Llegué el lunes por la tarde desde Cherven. Carol tenía que llevar a reparar su Lada a Ruse. Me ofrecí a manejarlo. Ella adelante en su Chevrolet y yo atrás en el viejo choche ruso, salimos del hueco en la montaña donde el pueblo duerme su larga siesta. Cruzamos los campos de girasoles y llegamos a la gran ciudad del norte, también llamada “La Pequeña Viena”, con sus edificios de estilos neoclásico y barroco y sus cruceros por el Danubio. Mi ómnibus salía a las cuatro de la tarde.

La ruta hacia Varna es un largo tobogán asfaltado, de suave pero continua pendiente, que desemboca casi en el Mar Negro. La terminal de ómnibus se encuentra en las espaldas de la ciudad. Aún hay que llegar al centro y atravesar las peatonales repletas de veraneantes para poder alcanzar la costa, tender la toalla al sol y poner los pies en las aguas mansas de este mar misterioso, en cuyo fondo no hay vida.

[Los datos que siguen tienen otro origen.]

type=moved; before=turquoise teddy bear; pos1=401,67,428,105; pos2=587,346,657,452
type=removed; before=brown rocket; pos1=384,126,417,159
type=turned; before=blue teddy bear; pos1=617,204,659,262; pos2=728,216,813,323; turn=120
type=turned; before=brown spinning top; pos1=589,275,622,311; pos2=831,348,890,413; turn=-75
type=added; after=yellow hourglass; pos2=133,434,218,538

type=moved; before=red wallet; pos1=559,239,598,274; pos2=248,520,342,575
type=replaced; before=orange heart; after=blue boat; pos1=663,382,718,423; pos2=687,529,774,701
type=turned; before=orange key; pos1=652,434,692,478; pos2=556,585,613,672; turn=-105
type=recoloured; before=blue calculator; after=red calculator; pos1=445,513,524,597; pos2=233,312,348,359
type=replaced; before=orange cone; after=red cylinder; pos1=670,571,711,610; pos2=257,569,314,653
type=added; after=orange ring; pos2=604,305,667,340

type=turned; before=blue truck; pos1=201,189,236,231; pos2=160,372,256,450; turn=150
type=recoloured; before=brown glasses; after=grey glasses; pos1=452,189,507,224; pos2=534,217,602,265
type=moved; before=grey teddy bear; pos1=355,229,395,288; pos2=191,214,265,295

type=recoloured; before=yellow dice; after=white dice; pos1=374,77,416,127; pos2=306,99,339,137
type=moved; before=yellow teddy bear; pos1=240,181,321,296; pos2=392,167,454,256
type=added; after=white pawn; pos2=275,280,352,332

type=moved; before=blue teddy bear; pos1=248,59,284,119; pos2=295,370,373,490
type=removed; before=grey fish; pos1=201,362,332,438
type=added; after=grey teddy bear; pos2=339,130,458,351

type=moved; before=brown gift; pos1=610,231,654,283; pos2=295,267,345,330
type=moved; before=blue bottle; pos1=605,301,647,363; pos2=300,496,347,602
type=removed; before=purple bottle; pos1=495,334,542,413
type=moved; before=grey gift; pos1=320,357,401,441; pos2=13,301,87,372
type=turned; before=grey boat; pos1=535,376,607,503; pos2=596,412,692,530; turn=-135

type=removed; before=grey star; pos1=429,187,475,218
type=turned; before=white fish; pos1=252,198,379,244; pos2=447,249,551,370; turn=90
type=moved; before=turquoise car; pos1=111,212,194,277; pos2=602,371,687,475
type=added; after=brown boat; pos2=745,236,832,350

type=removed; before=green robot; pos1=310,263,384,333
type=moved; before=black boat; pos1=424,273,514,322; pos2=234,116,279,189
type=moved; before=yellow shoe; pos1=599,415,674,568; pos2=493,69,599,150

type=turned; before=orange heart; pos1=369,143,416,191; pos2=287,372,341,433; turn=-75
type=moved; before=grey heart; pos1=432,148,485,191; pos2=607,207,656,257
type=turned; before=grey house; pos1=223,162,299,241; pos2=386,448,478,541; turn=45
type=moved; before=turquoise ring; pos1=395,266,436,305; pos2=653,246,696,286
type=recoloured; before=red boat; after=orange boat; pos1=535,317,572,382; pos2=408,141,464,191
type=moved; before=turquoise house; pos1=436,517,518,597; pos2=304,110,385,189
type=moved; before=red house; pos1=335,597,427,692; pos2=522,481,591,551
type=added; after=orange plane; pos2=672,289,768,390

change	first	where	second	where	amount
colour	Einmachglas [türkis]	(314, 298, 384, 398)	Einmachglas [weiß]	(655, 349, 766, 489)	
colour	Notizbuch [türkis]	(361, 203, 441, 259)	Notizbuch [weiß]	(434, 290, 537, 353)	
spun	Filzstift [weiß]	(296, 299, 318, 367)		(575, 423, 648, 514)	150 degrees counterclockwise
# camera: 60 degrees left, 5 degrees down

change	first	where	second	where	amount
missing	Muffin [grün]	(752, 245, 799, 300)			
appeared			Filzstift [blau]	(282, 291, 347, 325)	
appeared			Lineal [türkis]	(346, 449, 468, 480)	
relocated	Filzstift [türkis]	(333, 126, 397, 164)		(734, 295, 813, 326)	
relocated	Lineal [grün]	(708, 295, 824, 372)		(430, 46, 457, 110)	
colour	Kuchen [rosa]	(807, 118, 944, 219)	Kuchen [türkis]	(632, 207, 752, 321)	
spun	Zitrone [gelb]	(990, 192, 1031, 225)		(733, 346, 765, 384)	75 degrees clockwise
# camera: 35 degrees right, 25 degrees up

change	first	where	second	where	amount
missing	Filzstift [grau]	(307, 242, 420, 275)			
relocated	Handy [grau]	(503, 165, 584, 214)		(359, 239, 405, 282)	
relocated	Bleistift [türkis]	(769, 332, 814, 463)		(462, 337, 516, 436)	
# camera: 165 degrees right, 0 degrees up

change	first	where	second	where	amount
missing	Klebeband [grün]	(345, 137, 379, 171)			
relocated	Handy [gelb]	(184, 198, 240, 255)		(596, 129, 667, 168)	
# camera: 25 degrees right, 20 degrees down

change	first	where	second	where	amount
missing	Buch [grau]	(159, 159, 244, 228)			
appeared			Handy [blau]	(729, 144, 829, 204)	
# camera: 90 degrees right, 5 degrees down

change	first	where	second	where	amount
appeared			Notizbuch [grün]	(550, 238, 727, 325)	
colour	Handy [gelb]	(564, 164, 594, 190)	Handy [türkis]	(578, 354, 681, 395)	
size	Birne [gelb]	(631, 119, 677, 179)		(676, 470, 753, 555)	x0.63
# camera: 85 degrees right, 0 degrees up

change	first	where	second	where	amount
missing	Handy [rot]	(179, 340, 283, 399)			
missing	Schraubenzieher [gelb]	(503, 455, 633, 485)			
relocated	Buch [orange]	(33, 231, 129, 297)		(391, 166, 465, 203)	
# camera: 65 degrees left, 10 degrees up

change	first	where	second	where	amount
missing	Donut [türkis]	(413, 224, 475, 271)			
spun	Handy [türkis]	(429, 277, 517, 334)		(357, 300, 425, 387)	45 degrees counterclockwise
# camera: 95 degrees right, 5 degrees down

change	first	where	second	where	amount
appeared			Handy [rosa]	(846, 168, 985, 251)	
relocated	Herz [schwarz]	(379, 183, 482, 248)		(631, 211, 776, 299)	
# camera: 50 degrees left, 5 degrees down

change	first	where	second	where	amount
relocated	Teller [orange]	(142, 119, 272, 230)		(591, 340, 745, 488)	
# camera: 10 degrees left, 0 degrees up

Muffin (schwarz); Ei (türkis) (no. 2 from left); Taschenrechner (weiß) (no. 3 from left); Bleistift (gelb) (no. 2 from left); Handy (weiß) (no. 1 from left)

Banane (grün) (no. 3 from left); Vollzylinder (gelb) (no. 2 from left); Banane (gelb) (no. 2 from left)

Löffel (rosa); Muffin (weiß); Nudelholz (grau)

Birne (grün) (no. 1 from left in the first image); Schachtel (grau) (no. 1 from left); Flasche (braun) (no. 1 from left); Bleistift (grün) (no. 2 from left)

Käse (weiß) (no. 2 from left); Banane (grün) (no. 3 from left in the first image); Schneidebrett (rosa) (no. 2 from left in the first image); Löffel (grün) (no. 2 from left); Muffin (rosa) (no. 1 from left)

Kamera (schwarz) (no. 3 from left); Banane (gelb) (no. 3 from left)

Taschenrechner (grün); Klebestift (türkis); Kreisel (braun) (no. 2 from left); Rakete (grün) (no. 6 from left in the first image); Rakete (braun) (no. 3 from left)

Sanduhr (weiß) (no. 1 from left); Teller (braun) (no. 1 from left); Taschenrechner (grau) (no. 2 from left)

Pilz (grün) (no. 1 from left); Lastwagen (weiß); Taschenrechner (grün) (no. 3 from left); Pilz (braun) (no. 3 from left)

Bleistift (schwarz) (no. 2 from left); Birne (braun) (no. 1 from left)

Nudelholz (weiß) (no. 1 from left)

La primera noche en la ciudad, salí en busca de la rambla, costa o malecón. Me dejé guiar por el río de gente, toda esa gente que no encontré en Sofia, Plovdiv o Veliko Tarnovo. La mayoría de los veraneantes son búlgaros, aunque también vienen muchos ucranianos y rusos. De todos modos, Varna es una ciudad universitaria con casi medio millón de habitantes permanentes y los principales centros de vacaciones están a pocos kilómetros de aquí, en lugares como Golden Sands o Valchik.

Desde la semipenumbra del bar en la playa, pude ver la silueta de los cerros a ambos lados de la costa. Las pequeñas olas rompían en la orilla, una tras otra. Una brisa fresca mitigaba el calor acumulado durante los días en el interior de Bulgaria. Sentí una emoción muy intensa, me pareció natural estar allí, pero extraño al mismo tiempo. Familiar aunque ajeno. Y en la quietud de la noche, el Mar Negro parecía no tener fin.

Dediqué los dos primeros días a buscar apartamento. Al día siguiente de mi llegada visité un pequeño estudio en la costa, la segunda planta de una casa en pleno centro de Varna y un apartamento de dos dormitorios en un barrio no muy lejos de allí. Aunque era mucho espacio para mi sola y más de lo que quería pagar, me decidí por este último con la esperanza de encontrar alguien con quien compartirlo. Y así fue.

Nos mudamos el último día de julio. Limpiamos un poco la casa e hicimos las primeras compras. Fuimos al bar de enfrente a tomar algo, con el único propósito de conseguir la clave de la conexión wifi. Desde las habitaciones que dan a la calle podemos conectarnos a internet y, aunque la señal es baja, las noticias que cuentan de la recuperación de Olivia cruzan el Océano Atlántico, entran por el Estrecho de Gibraltar, atraviesan el Mar Mediterráneo, los Dardanelos, el Mar de Mármara y el Bósforo, surfean la costa oeste del Mar Negro y llegan a mi ventana sobre el Bulevar Slivnitsa sin ninguna dificultad.